Pānini Tapobhumi (Nepali: पाणिनि तपोभुमि) is a Hindu temple site located on the high hill of Panena village in the Arghakhanchi district of Lumbini province, in Nepal. This religious place derives its name from sage Pānini, a Sanskrit philologist, grammarian, and revered scholar in ancient India, and is known as a locale where he performed penance.

According to legend, Pānini came to Panena from what is currently Lahore, Pakistan and stayed at Panena, where he performed penance and authored his work "Ashtadhyayi", a treatise on Sanskrit grammar. It is also claimed that Pānini's Sanskrit grammar helped advance modern computer and information technology.

Panini Tapobhumi houses many temples and archaeological sites and is believed to be an interesting tourist destination.

History 
It is believed that about 1,200 years ago Pānini, from Lahore, came to Panena, a small village in Arghakhanchi district of Lumbini province in search of performing penance. Lord Shiva was impressed by Pānini's devotion and austerity and he played the drums and uttered fourteen sutras such as Aiun, and Rilruk. He gave the 14 sutras as blessing to the sage Pānini, which he used to write the Sanskrit Grammar treatise called Astadhyai.
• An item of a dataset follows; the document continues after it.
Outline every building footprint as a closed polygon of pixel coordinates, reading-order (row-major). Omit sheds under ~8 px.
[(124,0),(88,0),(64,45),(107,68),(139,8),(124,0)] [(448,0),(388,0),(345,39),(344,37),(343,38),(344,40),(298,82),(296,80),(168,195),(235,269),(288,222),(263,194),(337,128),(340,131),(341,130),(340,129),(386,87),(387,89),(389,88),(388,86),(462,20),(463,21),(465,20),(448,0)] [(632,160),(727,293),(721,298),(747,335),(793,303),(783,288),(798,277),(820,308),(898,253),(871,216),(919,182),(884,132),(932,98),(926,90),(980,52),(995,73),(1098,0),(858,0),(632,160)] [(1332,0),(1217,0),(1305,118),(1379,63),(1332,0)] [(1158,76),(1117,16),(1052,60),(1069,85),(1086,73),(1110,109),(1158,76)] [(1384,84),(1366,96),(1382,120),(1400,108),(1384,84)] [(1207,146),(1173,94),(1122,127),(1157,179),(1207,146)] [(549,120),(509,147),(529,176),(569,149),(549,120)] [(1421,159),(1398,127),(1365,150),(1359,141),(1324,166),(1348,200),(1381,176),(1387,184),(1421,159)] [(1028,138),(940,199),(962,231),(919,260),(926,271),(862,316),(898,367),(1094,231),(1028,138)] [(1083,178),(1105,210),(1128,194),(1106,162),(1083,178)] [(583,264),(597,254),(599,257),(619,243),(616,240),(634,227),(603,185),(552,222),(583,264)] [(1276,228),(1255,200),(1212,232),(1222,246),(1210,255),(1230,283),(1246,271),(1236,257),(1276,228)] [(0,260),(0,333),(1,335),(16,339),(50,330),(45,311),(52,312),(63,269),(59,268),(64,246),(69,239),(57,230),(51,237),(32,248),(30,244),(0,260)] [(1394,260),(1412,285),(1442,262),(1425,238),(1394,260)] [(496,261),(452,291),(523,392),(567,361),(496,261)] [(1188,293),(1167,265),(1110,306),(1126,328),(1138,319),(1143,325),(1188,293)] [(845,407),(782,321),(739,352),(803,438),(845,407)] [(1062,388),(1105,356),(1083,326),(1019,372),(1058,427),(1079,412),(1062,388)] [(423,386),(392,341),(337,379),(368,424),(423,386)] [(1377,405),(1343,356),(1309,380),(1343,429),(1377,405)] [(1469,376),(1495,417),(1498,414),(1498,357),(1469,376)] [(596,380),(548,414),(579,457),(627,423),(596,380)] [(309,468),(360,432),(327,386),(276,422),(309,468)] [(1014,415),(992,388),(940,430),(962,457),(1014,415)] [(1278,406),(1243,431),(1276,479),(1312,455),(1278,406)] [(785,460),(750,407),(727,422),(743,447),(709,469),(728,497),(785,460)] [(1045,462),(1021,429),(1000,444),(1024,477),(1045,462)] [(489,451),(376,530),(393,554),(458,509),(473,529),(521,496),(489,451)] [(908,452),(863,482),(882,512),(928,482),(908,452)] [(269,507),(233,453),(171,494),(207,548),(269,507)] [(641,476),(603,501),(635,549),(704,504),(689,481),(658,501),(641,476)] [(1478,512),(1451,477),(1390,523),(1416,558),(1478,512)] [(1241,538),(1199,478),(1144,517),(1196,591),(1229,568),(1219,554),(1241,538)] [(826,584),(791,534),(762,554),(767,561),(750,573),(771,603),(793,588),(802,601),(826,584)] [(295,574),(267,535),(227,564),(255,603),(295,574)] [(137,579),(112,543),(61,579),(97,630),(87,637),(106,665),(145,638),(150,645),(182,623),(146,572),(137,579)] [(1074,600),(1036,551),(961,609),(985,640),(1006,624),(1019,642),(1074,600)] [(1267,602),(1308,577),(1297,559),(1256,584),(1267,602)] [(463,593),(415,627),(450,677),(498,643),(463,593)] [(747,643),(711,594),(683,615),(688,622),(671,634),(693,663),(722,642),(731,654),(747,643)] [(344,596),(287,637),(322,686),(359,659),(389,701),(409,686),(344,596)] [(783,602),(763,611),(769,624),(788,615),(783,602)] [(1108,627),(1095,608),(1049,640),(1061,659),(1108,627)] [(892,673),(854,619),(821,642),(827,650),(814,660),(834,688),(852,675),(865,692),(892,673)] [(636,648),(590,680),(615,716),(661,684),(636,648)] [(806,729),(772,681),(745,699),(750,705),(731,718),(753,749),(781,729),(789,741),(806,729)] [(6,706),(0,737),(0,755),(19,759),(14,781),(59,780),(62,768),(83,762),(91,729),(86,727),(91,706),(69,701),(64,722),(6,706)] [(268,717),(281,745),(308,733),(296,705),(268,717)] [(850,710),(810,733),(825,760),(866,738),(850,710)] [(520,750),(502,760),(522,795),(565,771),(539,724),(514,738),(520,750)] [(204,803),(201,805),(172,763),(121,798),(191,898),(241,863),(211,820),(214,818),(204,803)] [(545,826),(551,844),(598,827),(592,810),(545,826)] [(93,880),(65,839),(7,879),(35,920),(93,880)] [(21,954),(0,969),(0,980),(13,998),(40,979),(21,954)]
Legend holds that Pānini was born in Shalatur, Pakistan (later known as Lahore), the son of a wealthy father. He was not diligent in his studies and was often critiqued by his classmates. His parents sent him to his maternal uncle's home in Pataliputra (Patna) where he began learning at Takshashila University.

While at Takshasila University, Pānini lost an exam result against his friend Katyayan. His maternal aunt counseled him that success could be achieved by worshipping Shiva in the Himalayan region, and thus he went in search of the Himalayas to do penance. He arrived at a beautiful place in the eastern part of Arghakhanchi, Nepal, and used his body, mind and soul to do penance for Lord Shiva. Lord Shankara appeared at the place where Pānini had done penance, played the Damaru 14 times and gave him blessings.